Solches brauchen auch die Gäste, die gern die Wanderwege nutzen, der sich in Davos Platz am Bach entlangzieht. Mütter und Väter spazieren dort mit ihren Kinderwagen. Neben ihnen spurten die Langläufer Freestyle oder in den Loipen. Die Skiläufer schwingen sich derweil auf die Sessellifte. Hier werden alle zufrieden. Wieder andere steigen in die Jakobshornbahn, um während der Fahrt Davos von oben zu sehen und zu fotografieren. Nicht alle haben Skier dabei, denn dort gibt es ebenfalls Wanderwege.
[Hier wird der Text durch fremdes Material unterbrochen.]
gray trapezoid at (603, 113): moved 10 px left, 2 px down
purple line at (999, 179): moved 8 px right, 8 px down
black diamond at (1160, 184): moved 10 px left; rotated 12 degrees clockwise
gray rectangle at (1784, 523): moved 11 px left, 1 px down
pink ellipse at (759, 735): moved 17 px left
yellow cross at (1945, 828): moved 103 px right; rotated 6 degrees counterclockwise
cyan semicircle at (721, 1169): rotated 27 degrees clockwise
Nicht wenige kuren noch lieber bei Kaffee und Kuchen auf der Sonnenterrasse der „Jschalp".
Zum Nonplusultra wird jedoch das Lama-Trekking, das der „Arvenhof" im Dörfchen Klosters-Serneus anbietet, noch geprägt von den schönen alten Walserhäusern. Larissa und Rico Jegen führen den von den Eltern 2002 gegründeten Lama-Hof seit 2016 als landwirtschaftlichen Bio-Bergbetrieb weiter. „Die meisten sind Classic Lamas, einige Wolly Lamas", erklärt Larissa. Zurzeit haben sie 49 Lamas, die in Gruppen aufgeteilt sind. Die erste ist die Zuchtgruppe mit einem Hengst.
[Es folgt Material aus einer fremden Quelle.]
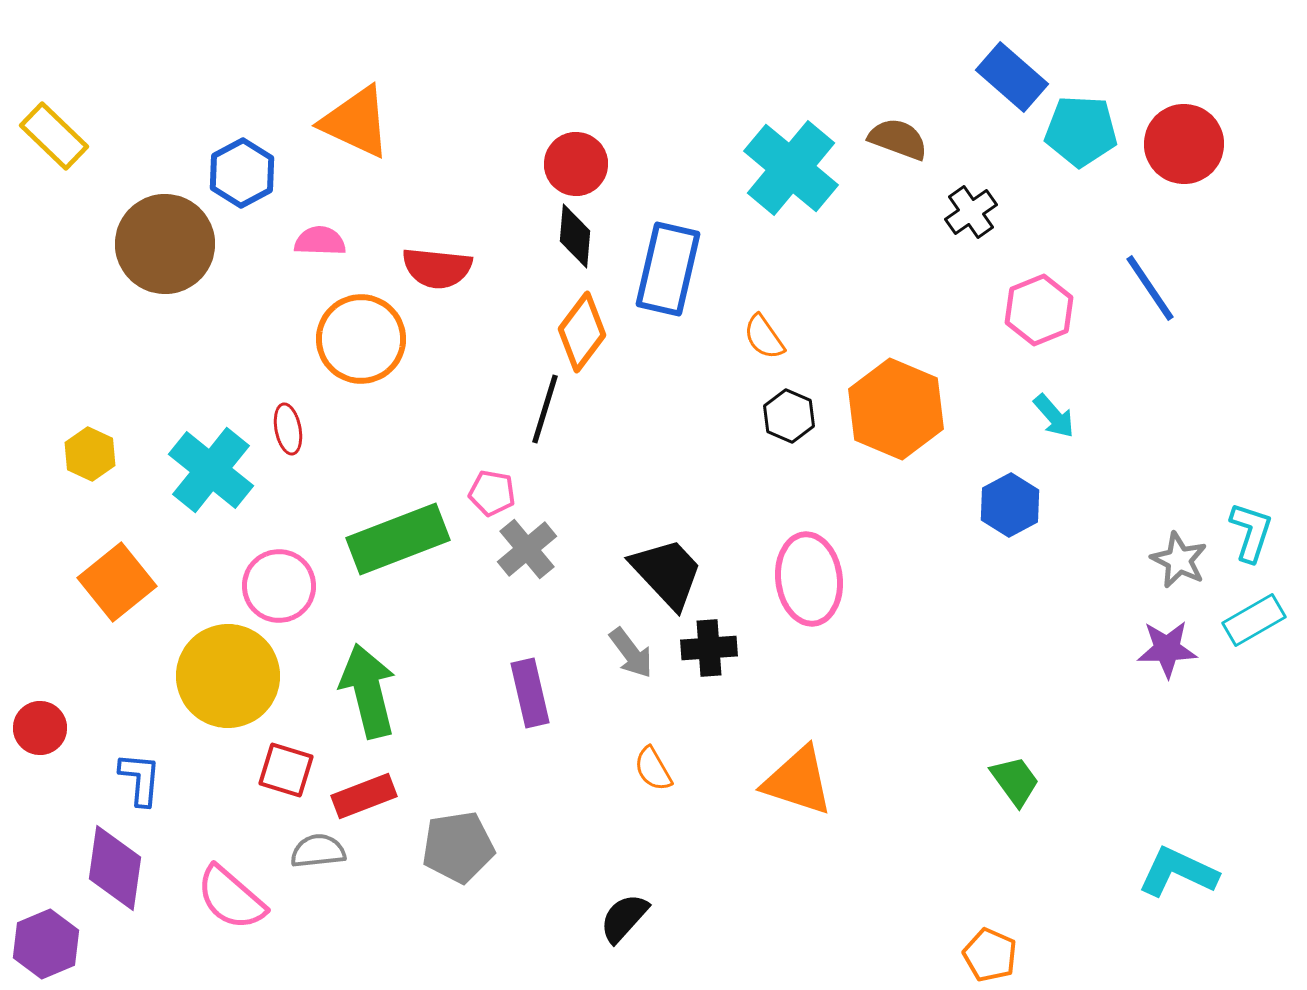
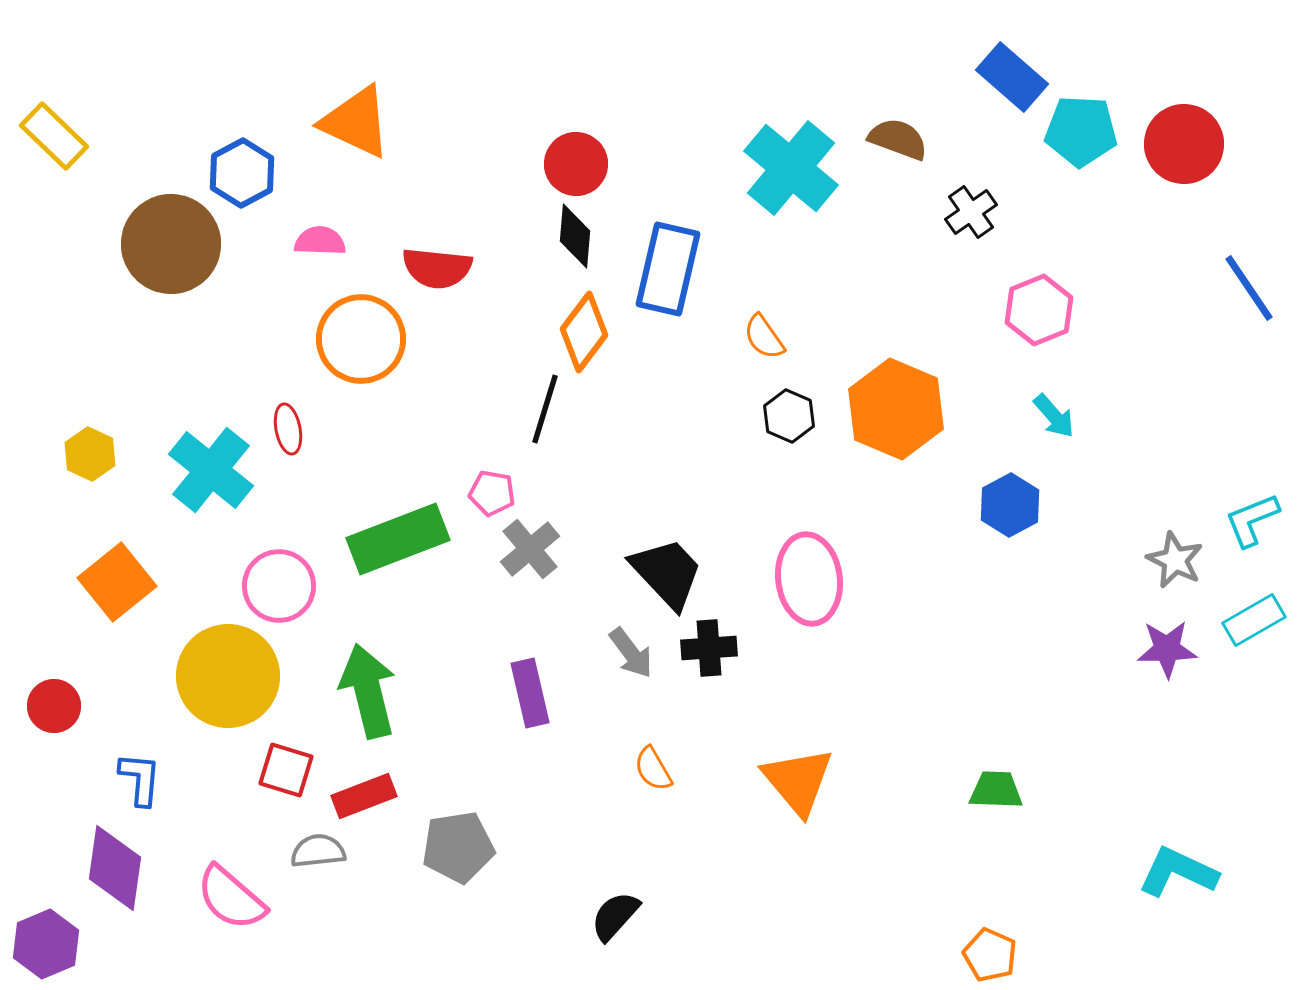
brown circle at (165, 244): moved 6 px right
blue line at (1150, 288): moved 99 px right
orange diamond at (582, 332): moved 2 px right
cyan L-shape at (1251, 532): moved 1 px right, 12 px up; rotated 130 degrees counterclockwise
gray cross at (527, 549): moved 3 px right
gray star at (1179, 560): moved 4 px left
red circle at (40, 728): moved 14 px right, 22 px up
orange triangle at (798, 781): rotated 32 degrees clockwise
green trapezoid at (1015, 781): moved 19 px left, 9 px down; rotated 52 degrees counterclockwise
black semicircle at (624, 918): moved 9 px left, 2 px up
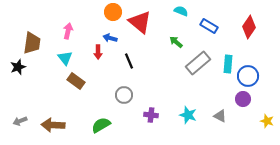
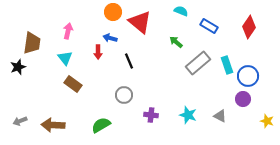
cyan rectangle: moved 1 px left, 1 px down; rotated 24 degrees counterclockwise
brown rectangle: moved 3 px left, 3 px down
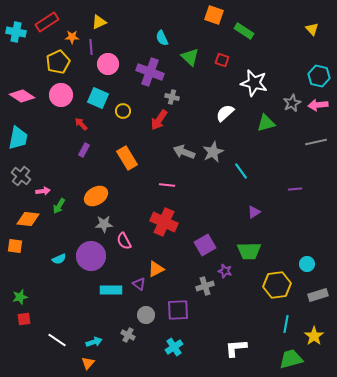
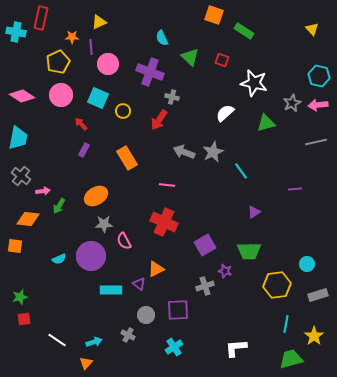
red rectangle at (47, 22): moved 6 px left, 4 px up; rotated 45 degrees counterclockwise
orange triangle at (88, 363): moved 2 px left
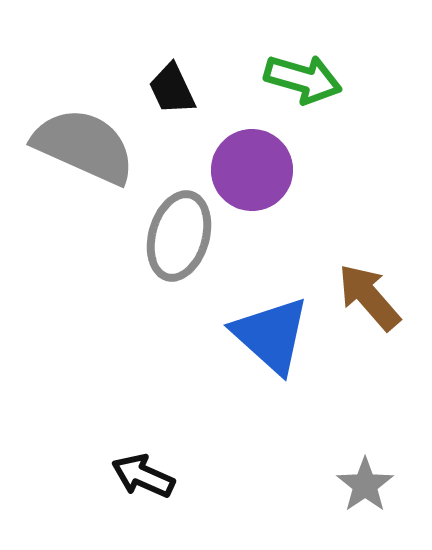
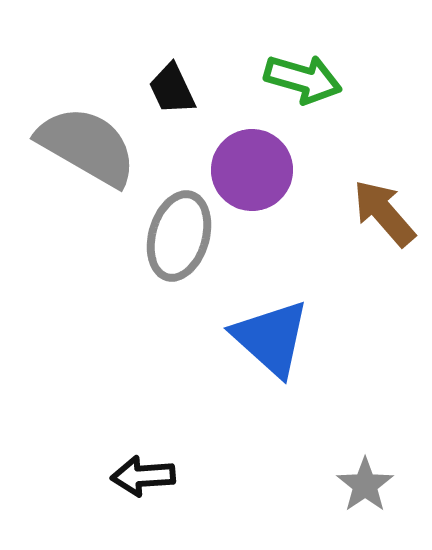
gray semicircle: moved 3 px right; rotated 6 degrees clockwise
brown arrow: moved 15 px right, 84 px up
blue triangle: moved 3 px down
black arrow: rotated 28 degrees counterclockwise
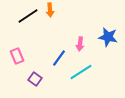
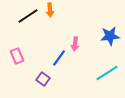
blue star: moved 2 px right, 1 px up; rotated 18 degrees counterclockwise
pink arrow: moved 5 px left
cyan line: moved 26 px right, 1 px down
purple square: moved 8 px right
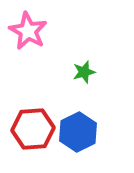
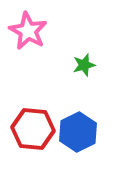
green star: moved 7 px up
red hexagon: rotated 9 degrees clockwise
Lama-Trekking auch für Schulklassen
Dazu gehört auch der fünfjährige Bonito, der von Rico fürs Trekking ausgebildet wurde. Ein großes kräftiges Tier mit einem Gestell für Rucksäcke auf dem Rücken. Die zweite Gruppe besteht aus den ein- bis dreijährigen Jungtieren. Sie werden neu sortiert, wenn die Stuten das Alter für die Deckung erreicht haben. Die Trekking-Gruppen umfassen zumeist fünf bis zehn Gäste, und jede Person darf sich das Tier wählen. So finden sich die zueinander Passenden zusammen, weiß Rico und hat seinen kleinen Sohn Orlando mit dabei. Er und seine beiden Geschwister scheinen in einer heilen Welt aufzuwachsen. Auch Schulklassen und Firmen mit ihren Mitarbeitern kommen gern. Letztere reden zunächst nur über ihren Job, werden aber bald immer stiller, hat Rico beobachtet. Das Lama-Trekking wird für alle zu einer Entspannungskur und bleibt unvergesslich. Im Hoflädchen gibt es zudem Handgestricktes und Hausschuhe aus und mit weicher warmer Lamawolle sowie mit Lamawolle gefüllte Kissen.